A.1年次に行った1回目の「カタリ場」の後は、進路への関心が高まって、行動が変わった様子が確実に見られましたよ。進路室前の廊下の壁に、現3年生が進む指定校の大学や専門学校の名前を貼り出しているんですね。今までは、2年生のうちに見ている生徒はあまりいなくて、早くてもせいぜい3学期にならないと見ていなかった。今は、2年生の初めの頃から見ています。
進路資料室に出たり入ったりしている生徒もいるし、休み時間に進路のことを話す生徒もいると、担任の教員からも聞きました。12月という時期も、タイムリーでした。夏休みが明けて進路を考え始めて、ところが秋の文化祭で進路への意識が薄れるので、そこでもう一回カタリバさんが入る。生徒の意識を「掘り起こす」「戻す」ことができてよかったですね。
2回目の、2年次に行った「キャリア・リテラシー」の後には、話を聞く姿勢が変わりました。

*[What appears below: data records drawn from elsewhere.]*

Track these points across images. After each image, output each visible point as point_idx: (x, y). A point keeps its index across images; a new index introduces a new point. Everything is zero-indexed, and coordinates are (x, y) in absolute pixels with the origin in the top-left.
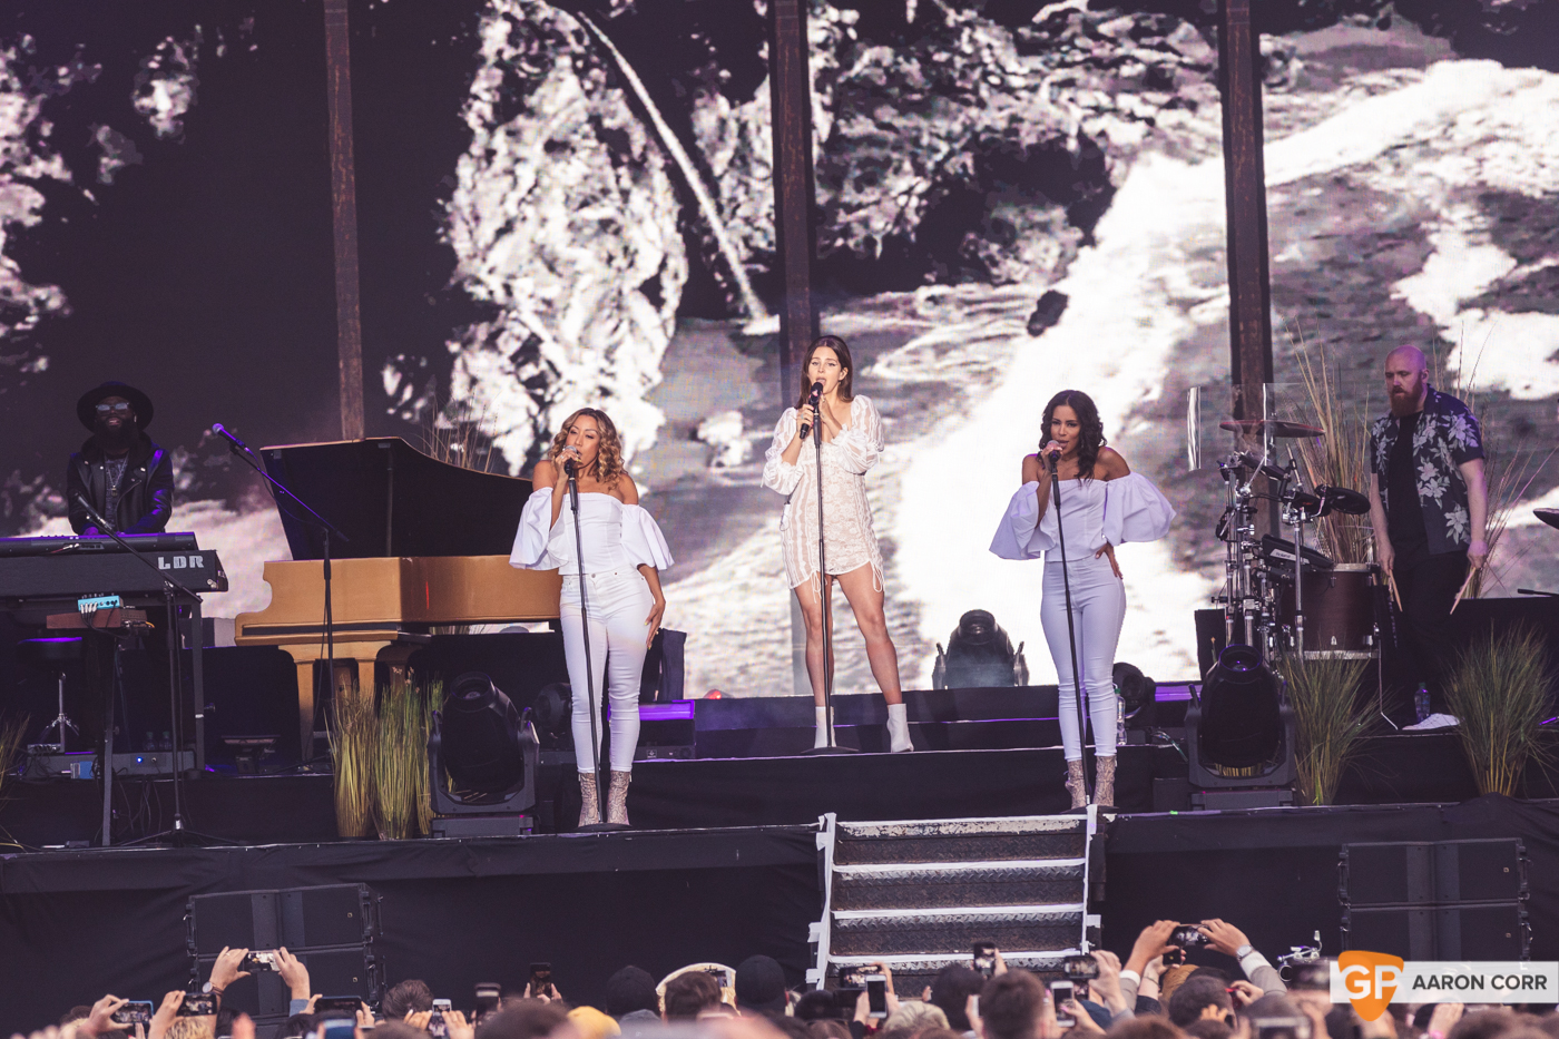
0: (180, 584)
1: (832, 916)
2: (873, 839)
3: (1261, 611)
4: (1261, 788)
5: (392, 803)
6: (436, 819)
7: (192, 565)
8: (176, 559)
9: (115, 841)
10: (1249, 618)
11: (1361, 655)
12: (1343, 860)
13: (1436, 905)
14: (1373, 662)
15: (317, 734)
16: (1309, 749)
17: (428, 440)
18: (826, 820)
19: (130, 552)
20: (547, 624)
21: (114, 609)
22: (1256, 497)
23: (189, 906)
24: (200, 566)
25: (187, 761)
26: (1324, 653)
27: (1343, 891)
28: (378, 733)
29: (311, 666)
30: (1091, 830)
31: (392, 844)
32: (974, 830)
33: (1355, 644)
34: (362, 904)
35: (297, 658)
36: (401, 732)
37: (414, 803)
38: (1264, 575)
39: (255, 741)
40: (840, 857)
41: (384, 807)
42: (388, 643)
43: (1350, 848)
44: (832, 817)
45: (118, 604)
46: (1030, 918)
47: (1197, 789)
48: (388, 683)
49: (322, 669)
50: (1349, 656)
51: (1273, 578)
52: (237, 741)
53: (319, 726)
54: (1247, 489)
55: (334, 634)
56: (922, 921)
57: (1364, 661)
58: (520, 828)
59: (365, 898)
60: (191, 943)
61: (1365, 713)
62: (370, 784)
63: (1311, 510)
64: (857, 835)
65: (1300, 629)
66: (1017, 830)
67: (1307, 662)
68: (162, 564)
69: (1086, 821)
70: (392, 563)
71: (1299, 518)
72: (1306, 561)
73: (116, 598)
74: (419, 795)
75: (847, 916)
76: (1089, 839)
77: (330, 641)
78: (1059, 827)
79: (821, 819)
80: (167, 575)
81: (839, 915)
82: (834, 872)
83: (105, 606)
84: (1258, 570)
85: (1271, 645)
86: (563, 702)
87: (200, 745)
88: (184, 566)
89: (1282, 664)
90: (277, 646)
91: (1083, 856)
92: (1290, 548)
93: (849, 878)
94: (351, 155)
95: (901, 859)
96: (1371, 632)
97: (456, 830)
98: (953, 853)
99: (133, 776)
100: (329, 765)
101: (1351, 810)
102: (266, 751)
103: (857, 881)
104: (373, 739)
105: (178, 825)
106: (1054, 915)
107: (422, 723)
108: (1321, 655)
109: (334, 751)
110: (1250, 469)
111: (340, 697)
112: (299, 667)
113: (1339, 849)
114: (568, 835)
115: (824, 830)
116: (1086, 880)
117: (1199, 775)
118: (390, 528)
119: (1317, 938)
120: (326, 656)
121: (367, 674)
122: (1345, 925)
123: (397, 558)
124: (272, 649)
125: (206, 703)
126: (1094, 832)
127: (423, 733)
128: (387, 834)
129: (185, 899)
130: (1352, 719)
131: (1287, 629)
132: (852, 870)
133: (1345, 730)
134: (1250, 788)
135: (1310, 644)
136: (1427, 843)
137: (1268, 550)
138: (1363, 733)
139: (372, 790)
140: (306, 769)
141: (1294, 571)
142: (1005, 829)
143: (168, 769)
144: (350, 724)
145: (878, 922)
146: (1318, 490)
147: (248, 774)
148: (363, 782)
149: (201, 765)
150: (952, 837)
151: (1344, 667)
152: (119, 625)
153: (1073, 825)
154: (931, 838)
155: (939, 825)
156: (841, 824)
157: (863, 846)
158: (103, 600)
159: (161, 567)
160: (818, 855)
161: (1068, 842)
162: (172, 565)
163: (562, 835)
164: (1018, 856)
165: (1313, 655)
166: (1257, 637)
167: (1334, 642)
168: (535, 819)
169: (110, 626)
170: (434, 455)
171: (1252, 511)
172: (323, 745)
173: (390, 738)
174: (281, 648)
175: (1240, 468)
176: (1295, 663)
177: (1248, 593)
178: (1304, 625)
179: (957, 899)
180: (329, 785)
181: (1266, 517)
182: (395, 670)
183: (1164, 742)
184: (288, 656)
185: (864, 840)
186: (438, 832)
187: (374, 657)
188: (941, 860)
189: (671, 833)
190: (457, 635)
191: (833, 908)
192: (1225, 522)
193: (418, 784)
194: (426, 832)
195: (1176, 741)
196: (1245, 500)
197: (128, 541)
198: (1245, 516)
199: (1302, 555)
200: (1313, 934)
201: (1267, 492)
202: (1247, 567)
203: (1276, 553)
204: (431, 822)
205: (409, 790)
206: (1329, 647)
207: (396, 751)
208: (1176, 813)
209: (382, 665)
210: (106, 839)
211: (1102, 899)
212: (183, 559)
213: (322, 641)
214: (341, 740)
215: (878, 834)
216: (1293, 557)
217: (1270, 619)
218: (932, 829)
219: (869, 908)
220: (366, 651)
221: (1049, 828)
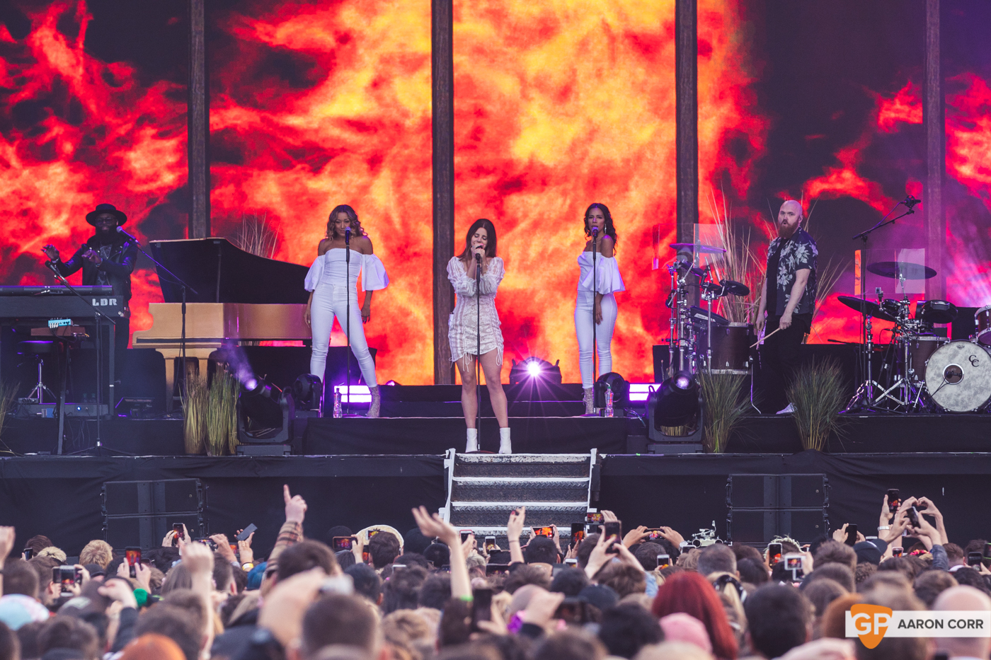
0: (104, 314)
1: (451, 504)
2: (475, 464)
3: (688, 347)
4: (686, 442)
5: (215, 437)
6: (239, 445)
7: (111, 304)
8: (102, 300)
9: (64, 452)
10: (682, 350)
11: (742, 372)
12: (729, 483)
13: (778, 509)
14: (749, 376)
15: (175, 398)
16: (712, 422)
17: (240, 241)
18: (450, 453)
19: (76, 295)
20: (301, 342)
21: (67, 326)
22: (688, 285)
23: (104, 487)
24: (115, 304)
25: (104, 410)
26: (722, 370)
27: (729, 500)
28: (208, 398)
29: (173, 361)
30: (593, 462)
31: (214, 458)
32: (530, 460)
33: (739, 366)
34: (197, 490)
35: (165, 356)
36: (221, 398)
37: (227, 436)
38: (691, 327)
39: (141, 400)
40: (458, 472)
41: (211, 439)
42: (216, 349)
43: (734, 477)
44: (453, 451)
45: (70, 324)
46: (558, 509)
47: (653, 442)
48: (215, 371)
49: (180, 363)
50: (736, 372)
51: (695, 329)
52: (132, 400)
53: (176, 394)
54: (683, 280)
55: (186, 344)
56: (500, 508)
57: (743, 375)
58: (284, 451)
59: (199, 487)
60: (104, 508)
61: (743, 404)
62: (203, 426)
63: (717, 293)
64: (466, 461)
65: (710, 357)
66: (553, 461)
67: (713, 375)
68: (94, 303)
69: (590, 457)
70: (219, 306)
71: (711, 297)
72: (714, 320)
73: (69, 320)
74: (230, 433)
75: (459, 504)
76: (592, 467)
77: (184, 347)
78: (576, 460)
79: (447, 451)
80: (97, 309)
81: (455, 504)
82: (453, 481)
83: (63, 324)
84: (688, 324)
85: (694, 365)
86: (309, 384)
87: (112, 402)
88: (106, 304)
89: (700, 375)
90: (155, 349)
91: (588, 476)
92: (706, 313)
93: (461, 484)
94: (203, 85)
95: (490, 474)
96: (748, 360)
97: (250, 451)
98: (518, 473)
99: (76, 417)
100: (182, 415)
101: (734, 456)
102: (148, 406)
103: (465, 486)
104: (206, 402)
105: (99, 444)
106: (572, 508)
107: (233, 393)
108: (720, 372)
109: (184, 407)
110: (685, 270)
111: (189, 378)
112: (166, 361)
113: (727, 477)
114: (310, 456)
115: (449, 458)
116: (589, 490)
117: (654, 434)
118: (218, 287)
119: (714, 525)
120: (182, 355)
121: (203, 366)
122: (729, 518)
123: (222, 304)
124: (152, 350)
125: (116, 379)
126: (595, 463)
127: (233, 399)
128: (212, 453)
129: (101, 484)
130: (736, 407)
131: (702, 357)
132: (462, 480)
133: (732, 413)
134: (680, 443)
135: (714, 366)
136: (774, 475)
137: (693, 314)
138: (742, 415)
139: (204, 428)
140: (169, 416)
141: (707, 326)
142: (546, 460)
143: (94, 414)
144: (194, 393)
145: (477, 508)
146: (721, 282)
147: (137, 418)
148: (199, 424)
149: (112, 413)
150: (518, 464)
151: (733, 378)
152: (70, 335)
153: (583, 459)
154: (506, 464)
155: (511, 457)
156: (458, 454)
157: (469, 467)
158: (62, 321)
159: (94, 304)
160: (445, 472)
161: (580, 469)
162: (100, 304)
163: (307, 456)
164: (553, 475)
165: (716, 372)
166: (686, 361)
167: (727, 364)
168: (292, 446)
169: (65, 335)
170: (243, 249)
171: (685, 292)
172: (178, 404)
173: (215, 401)
174: (157, 350)
175: (680, 269)
176: (706, 375)
177: (682, 337)
178: (712, 355)
179: (519, 497)
180: (181, 426)
181: (693, 296)
182: (219, 364)
183: (634, 416)
184: (160, 354)
185: (470, 464)
186: (240, 452)
187: (208, 357)
188: (512, 476)
189: (366, 457)
190: (253, 346)
191: (452, 500)
192: (671, 298)
193: (229, 426)
194: (233, 452)
195: (640, 416)
196: (682, 286)
197: (75, 289)
198: (682, 295)
199: (711, 317)
200: (712, 523)
201: (694, 282)
202: (682, 323)
203: (697, 315)
204: (236, 447)
205: (225, 429)
206: (725, 367)
207: (218, 407)
208: (639, 455)
209: (212, 361)
210: (60, 451)
211: (597, 500)
212: (106, 300)
213: (180, 347)
214: (188, 401)
215: (477, 461)
216: (706, 318)
217: (693, 351)
218: (507, 459)
219: (471, 501)
220: (204, 353)
221: (570, 460)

カタリバの他にも、外部から来られた方の話を聞く機会を用意しているのですが、メモを取ったり質問したりと真剣に聞くようになりました。なかには、自分から身を乗り出して写真を撮りにいく生徒もいましたよ。これまでは教員がお膳立てしても、生徒たちは「じゃあ来たから、話を聞こうかな」というスタンスだったんですよ。でも、カタリバさんは身近な話をしてくれたので、外部の方の話を聞く価値を生徒も実感できたのかもしれません。生徒が関心をもってくれているので、進路指導もやりやすくなりました。ただ、タイミングをはかって導入しないと、カタリバの授業だけが浮いてしまって、効果が上がらない危険性もあると思います。
A.これまでのキャリア教育は、横(学年単位)での取り組みでした。これからは、縦(1年〜3年)のまとまりとして、活動時間を設けられたらいいなと思っています。たとえば、3年生が1年生に自らの経験を共有できるような場をつくりたい。会社に入れば“上下関係”の中で生きていくけど、学校では“横の関係”ばかりが意識されてしまいます。だから、学校でも縦の関係をもっとつくれる機会をつくりたいです。生徒同士の関係性には、男女の差もあるので難しいのですが、男女関係なくしっかりと共同できるようになってほしいです。
カタリバは、費用がどうしてもかかってしまうので、公立高校ということもあり導入にハードルもあります。もっと回数を多く、実施する機会を設けたいのですが・・
脚色した話や取り繕った話なら、我々教員の側でも、説明会や講演で数多く機会を設けています。ただ、“生の”声をそのまま伝えてくれるのは、カタリバさんしかいない。だから、もっとプログラムを取り入れていきたいと思っています。